The ‘Climate Investment Funds’ (CIFs) are funds to help developing countries pilot low-emissions and climate-resilient development. However, there has been widespread criticism from civil society actors around the world about the funds. Many argue that the World Bank is not the appropriate channel for climate finance because of its poor reputation in the past in the area of climate change. The World Bank has actually increased lending for fossil fuels and continues to finance dirty technologies. In addition, the lack of input of developing countries in the design and promotion of the CIFs has provoked further criticism. The lack of guarantee from the World Bank that the funds will be additional to previously agreed development aid has created fear among the developing world. While the use of loans rather than grants risks increasing Jamaica’s already heavy debt burden.
The UK has lent Jamaica a $10 million climate loan intended to help Jamaica deal with climate change, however many civil society groups argue that the World bank and the UK government should be cancelling Jamaica’s debt, rather than contributing to it through these climate loans. It is widely acknowledged that rich industrialized countries are historically responsible for climate change and that poor developing countries should be given the same opportunities to industrialize without setting limits on their abilities to develop. Developed countries should take responsibility to address climate change, as they are in a better position to do so, allowing Jamaica to deal with its domestic problems.

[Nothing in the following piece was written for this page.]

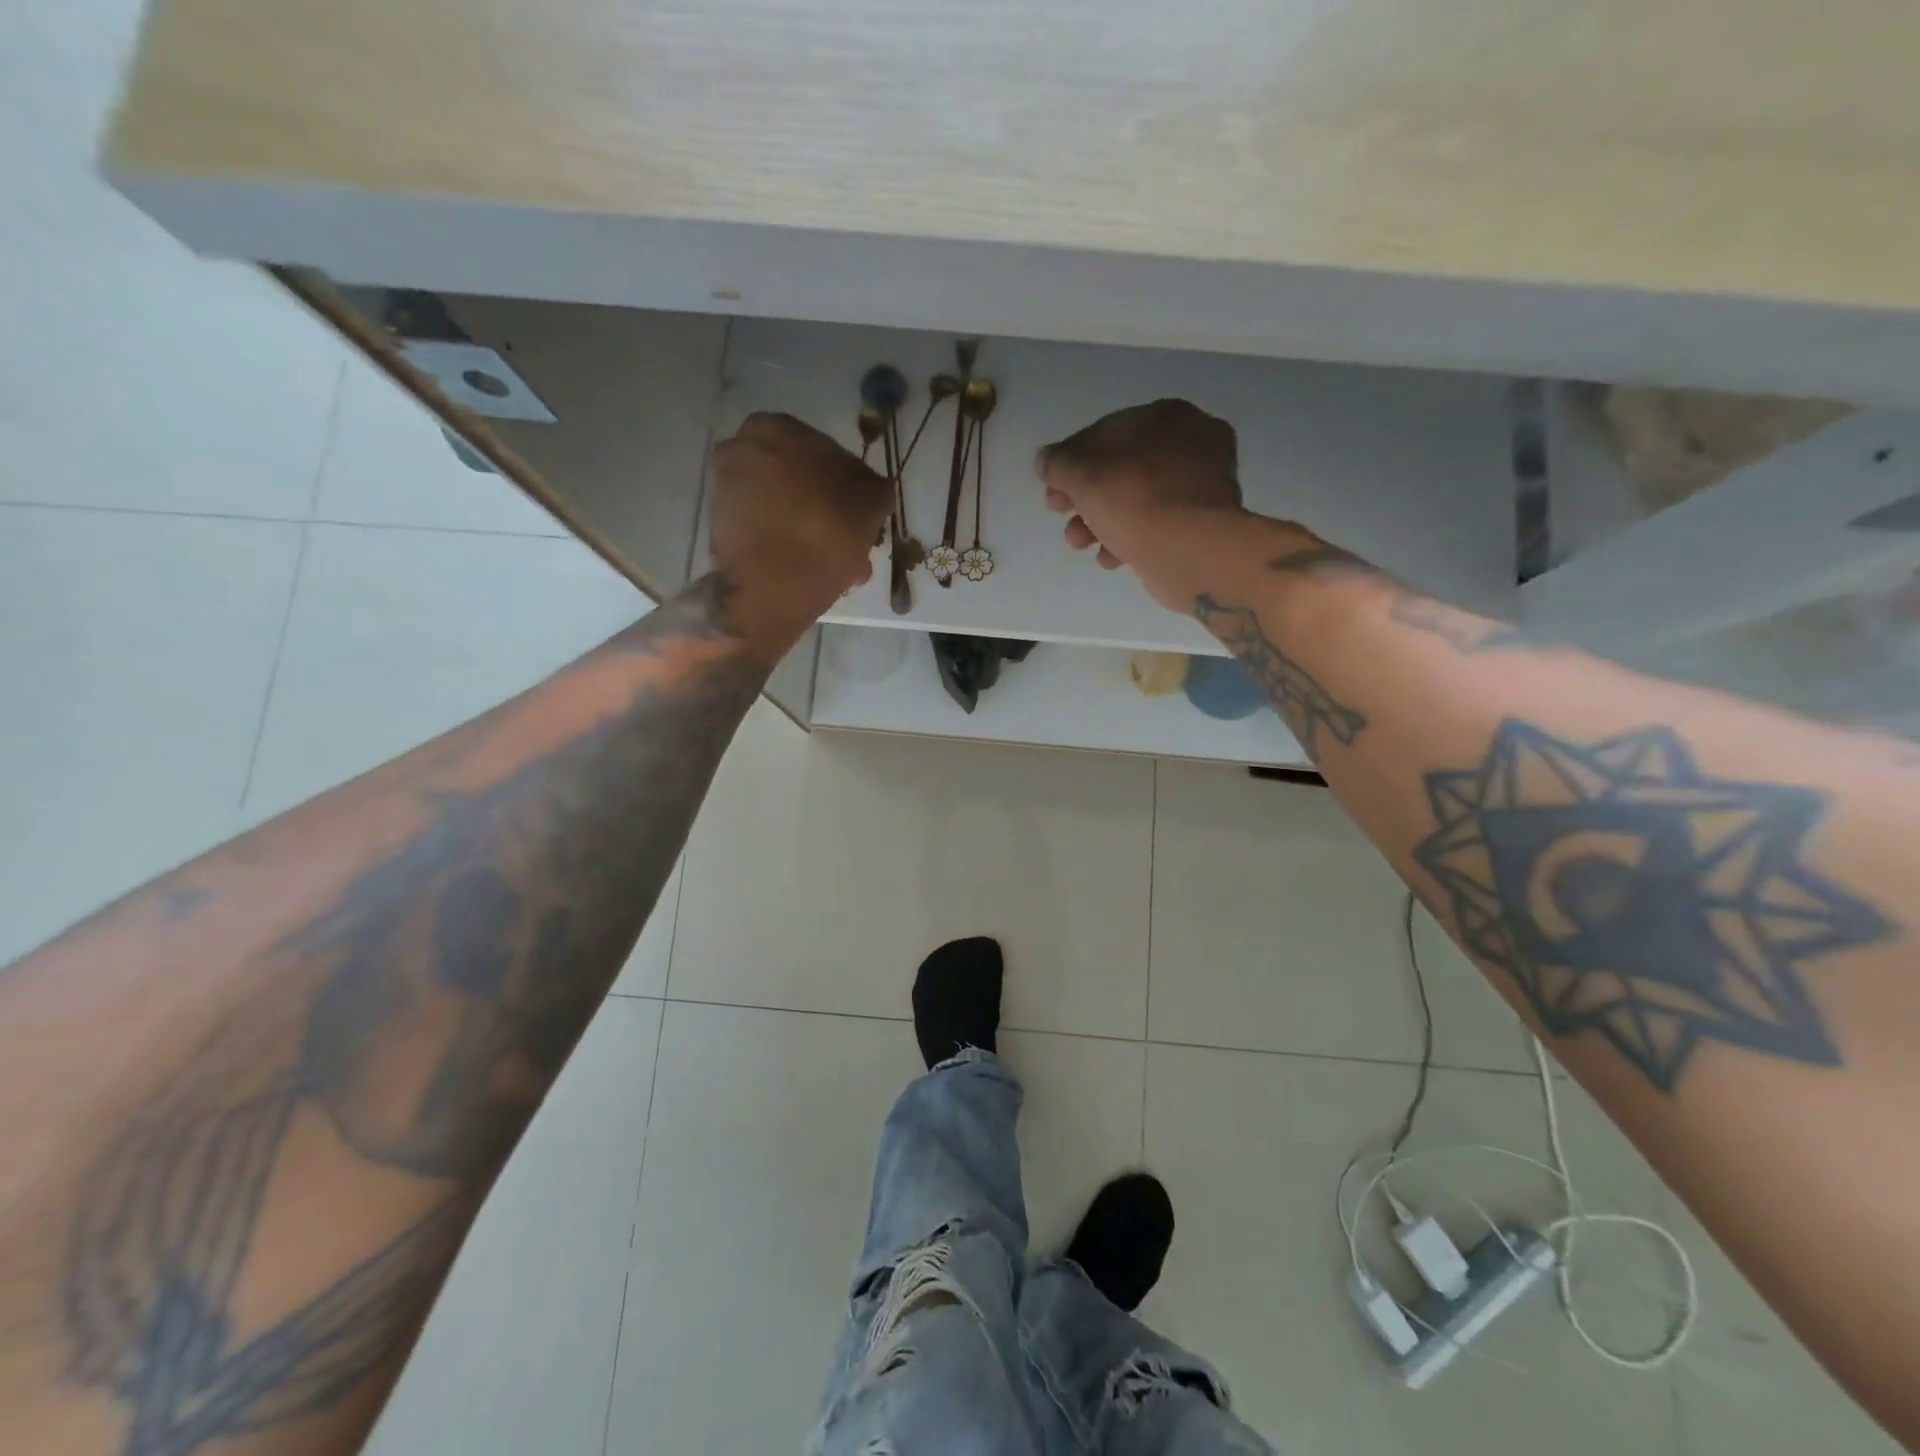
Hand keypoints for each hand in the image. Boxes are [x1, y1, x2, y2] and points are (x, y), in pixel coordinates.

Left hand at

Africa has also been the recipient of huge amounts of loans to cope with the impact of climate change. The money will be spent on schemes to install solar power plants and encouraging investment in low-carbon transport. These loans cause the debt problems in these countries to worsen. Loans should be focused on ensuring that these indebted countries can deal with these debt problems and help them to provide better social services to their citizens.
Following the recent financial crisis, many of the most heavily indebted countries are already in a vulnerable economic position, and these loans for climate finance have the potential to push these countries further towards economic collapse. It has been discovered that only one sixth of the pledged funds from the World Bank will be delivered as grants and over one third of CIF funding is channeled to the private sector. It has been found that, all too often, public funds intended for climate and development purposes in the poorest countries are being used instead for subsidizing high and middle income countries’ private sectors. It is important that countries such as Jamaica are provided with means to address their excessive debt situation. By contributing to Jamaica’s already unsustainable debt burden, these loans have debilitated the Jamaican government’s ability to provide basic rights and services to its citizens.
The debt situation today in Jamaica continues to be alarming and continues to restrict economic growth by drawing heavily upon resources that could be put to more productive use. In order to improve the economic situation, policies aimed at sustainable growth, such as a greater investment in education, have to be implemented to increase human capital and the labor force’s productivity.